Your assignment: Recast the material as a numbered list, one line per item, with blank lines left out. Leave the pictures out of your answer.
%%
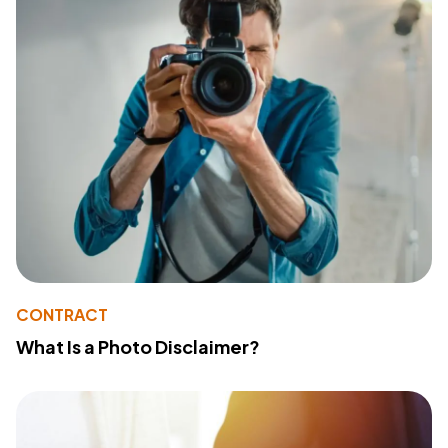
CONTRACT
What Is a Photo Disclaimer?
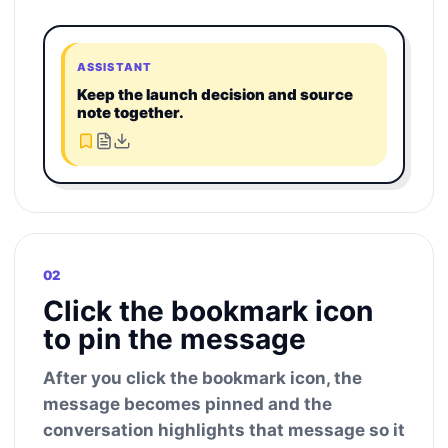
ASSISTANT
Keep the launch decision and source
note together.
02
Click the bookmark icon
to pin the message
After you click the bookmark icon, the
message becomes pinned and the
conversation highlights that message so it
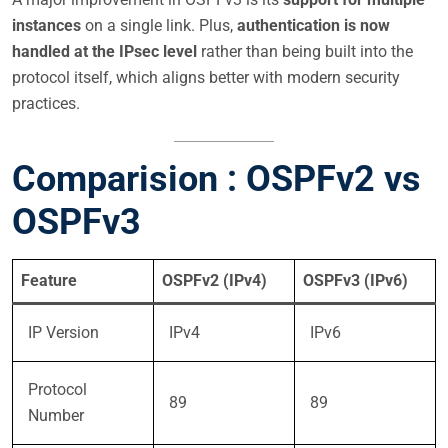
instances
on a single link. Plus,
authentication is now
handled at the IPsec level
rather than being built into the
protocol itself, which aligns better with modern security
practices.
Comparision : OSPFv2 vs
OSPFv3
Feature
OSPFv2 (IPv4)
OSPFv3 (IPv6)
IP Version
IPv4
IPv6
Protocol
89
89
Number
%%
Response area:
1. CONTRACT
2. What Is a Photo Disclaimer?
3. ASSISTANT
4. Keep the launch decision and source
5. note together.
6. 02
7. Click the bookmark icon
8. to pin the message
9. After you click the bookmark icon, the
10. message becomes pinned and the
11. conversation highlights that message so it
12. instances
13. on a single link. Plus,
14. authentication is now
15. handled at the IPsec level
16. rather than being built into the
17. protocol itself, which aligns better with modern security
18. practices.
19. Comparision : OSPFv2 vs
20. OSPFv3
21. Feature
22. OSPFv2 (IPv4)
23. OSPFv3 (IPv6)
24. IP Version
25. IPv4
26. IPv6
27. Protocol
28. 89
29. 89
30. Number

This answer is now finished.